### DOCUMENT
Space Debris RL

Reinforcement Learning enables satellites to learn optimal maneuvers by trial and error, receiving rewards for avoiding collisions and penalties for risky moves. This repo packages two demos as an installable Python project:

RL demo: 2D space-debris collision avoidance with PPO
Self-healing demo: anomaly detection + automated recovery loop simulator

Quickstart (RL demo)

1) Create a virtualenv

Windows (PowerShell):

python -m venv .venv
.\.venv\Scripts\Activate.ps1

2) Install

python -m pip install --upgrade pip
pip install -e ".[rl]"

3) Run

space-debris-rl run

What happens:

Trains for 100,000 timesteps by default.
Evaluates 5 episodes and renders trajectories in a Matplotlib window.

Training vs evaluation (inference)

Train and save a model (Stable-Baselines3 saves *.zip automatically):

space-debris-rl train --timesteps 100000 --model space_debris_ppo

Evaluate a saved model:

space-debris-rl evaluate --model space_debris_ppo.zip --episodes 5

Robust evaluation (simulated radiation-induced corruption):

space-debris-rl evaluate --model space_debris_ppo.zip --robust --obs-bitflip-p 0.001

Hierarchical distributed demo (manager/worker)
######
◆ WHAT THE TASK REQUIRES:
Repeat the space debris RL text word for word from "python -m pip" to "a Matplotlib window.". The lines that follow are separate material and have no connection to the space debris RL text.
### GIVEN MATERIAL
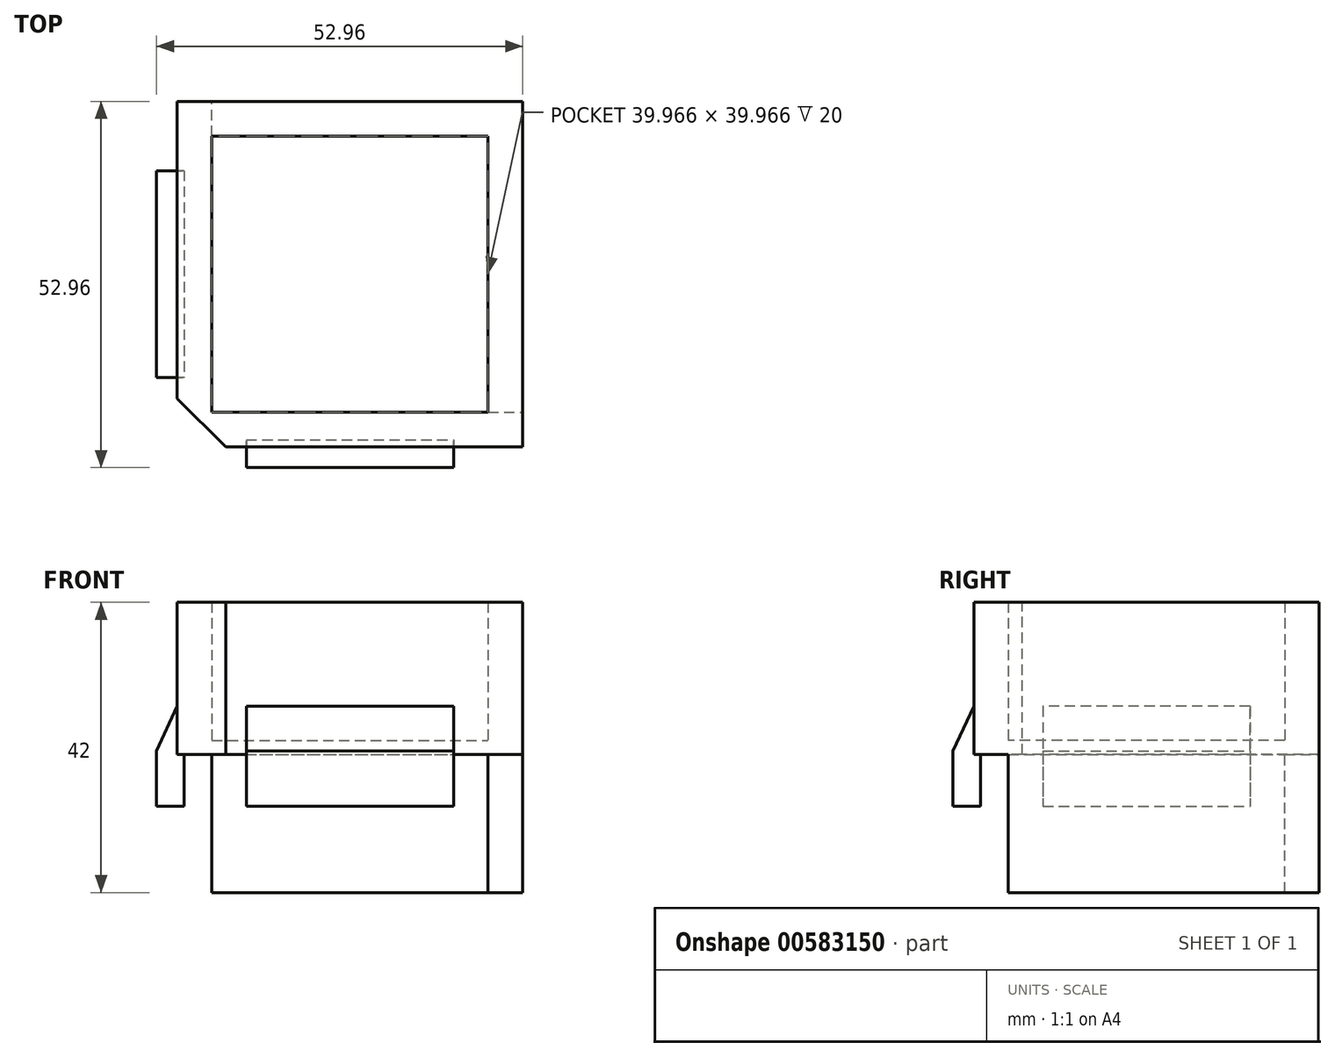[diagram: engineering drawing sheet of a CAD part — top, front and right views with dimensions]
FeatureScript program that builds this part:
######
◆ FINAL RESULT:
python -m pip install --upgrade pip
pip install -e ".[rl]"

3) Run

space-debris-rl run

What happens:

Trains for 100,000 timesteps by default.
Evaluates 5 episodes and renders trajectories in a Matplotlib window.